The Four Color Media Monitor

Because if we're going to try and stop the misuse of our favorite comics and their protagonists by the companies that write and publish them, we've got to see what both the printed and online comics news is doing wrong. This blog focuses on both the good and the bad, the newspaper media and the online websites. Unabashedly. Unapologetically. Scanning the media for what's being done right and what's being done wrong.


Ms. Marvel splits in two

In Ms. Marvel #43 Vol. 2, it looks like the attempt at a publicity stunt has been revealed. But it also looks like Carol Danvers, if she's still alive, has been subjected to a fate worse than death:
...it focuses on not only the evil Ms. Marvel (a.k.a. Moonstone), but also the good Ms. Marvel who somehow has been separated into two people: one a violent superhero persona, the other containing the more usual Ms. Marvel personality but contained within a regular seeming woman. Along with that we get very, very brief glimpses at the "dark" Ms. Marvel as she somewhat unravels now that she's not the only Ms. Marvel, and an even more brief glimpse at the New Avengers as they deal with the violence-focused good Ms. Marvel.
This sounds like a ripoff of the old Star Trek episode "The Enemy Within" where Captain Kirk was split into two beings by a transporter malfunction, one mild and calm, the other nasty and violent. I guess they must think that's better than Moonstone being the baddie here. (I assume though, that the dark side of Ms. Marvel comes from her drinking habit a decade ago?)
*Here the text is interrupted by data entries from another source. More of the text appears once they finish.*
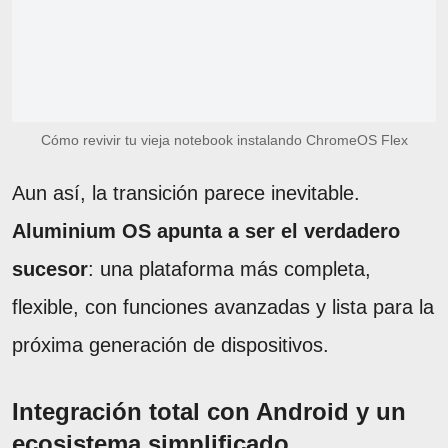
Cómo revivir tu vieja notebook instalando ChromeOS Flex
Aun así, la transición parece inevitable.
Aluminium OS apunta a ser el verdadero
sucesor
: una plataforma más completa,
flexible, con funciones avanzadas y lista para la
próxima generación de dispositivos.
Integración total con Android y un
ecosistema simplificado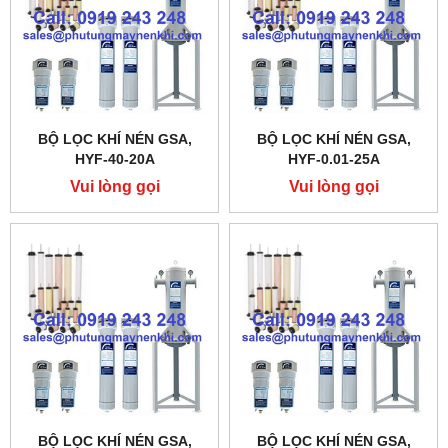
BỘ LỌC KHÍ NÉN GSA,
BỘ LỌC KHÍ NÉN GSA,
HYF-40-20A
HYF-0.01-25A
Vui lòng gọi
Vui lòng gọi
BỘ LỌC KHÍ NÉN GSA,
BỘ LỌC KHÍ NÉN GSA,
The review also talks about how the book's suffered from inconsistency:
Another problem with superhero comics these days that this series is a prime example of is its inability to keep a steady level of quality. Again, if you look at just this one issue, the artwork seems okay. To be frank, Arino's art seems somewhat low level for Marvel, but it's alright. However if one looks back to this series' earlier issues and sees the work of Roberto de la Torre and Aaron Lopresti, you can't help but think that Marvel started off with its top-tier talent for the first part of the series and has now let the quality drop after they figure they have the readers hooked. This goes almost hand-in-hand with another big problem in today's superhero comics: complete changes in direction. Looking back at the first issue of Ms. Marvel I can't help but feel like I'm now reading an entirely different series. Heck, even if we just went back a dozen issues or so the series feels completely different. She had an actual supporting cast at that point for one thing.

All of that wouldn't be as big an issue if it weren't for yet another problem that this series highlights: No definitive conclusions. I realize the comic publishers want to keep their readers hooked, but instead of simply continually making sure they publish the best stories possible, they use cheap tricks such as never having any conclusive feel to any of their issues so readers never feel like they stop collecting without it feeling like it's just hanging there. I feel sorry for anyone who has faithfully collected Ms. Marvel from its beginning and now looks at the various issues and sees there's almost nothing cohesive from the beginning of the series to the present.
For heaven's sake. The book may have had supporting cast members earlier, but it still had problems with editorial interference almost ever since the beginning, when it was dragged into Civil War, and Carol was one of the leading victims of contrived and forced characterization. But complete change in direction is correct: if this has become part of the Dark Reign crossover and just fills in the blanks with a silly story about split entities, then that shows how they didn't care about establishing a steady direction for Carol to begin with. In that case, how could the book have had the impact it could've had under a better editorial board? I think it's a shame that Ms. Marvel's been misused so badly. Carol Danvers is one of Marvel's most notable working women in the MCU, and as a second or third tier, had some potential as a solo star. But while this volume may have run longer than the 1977-79 series that ran alongside Black Panther's series of the same time, it still fared less well, and is not worth the paper it's printed on.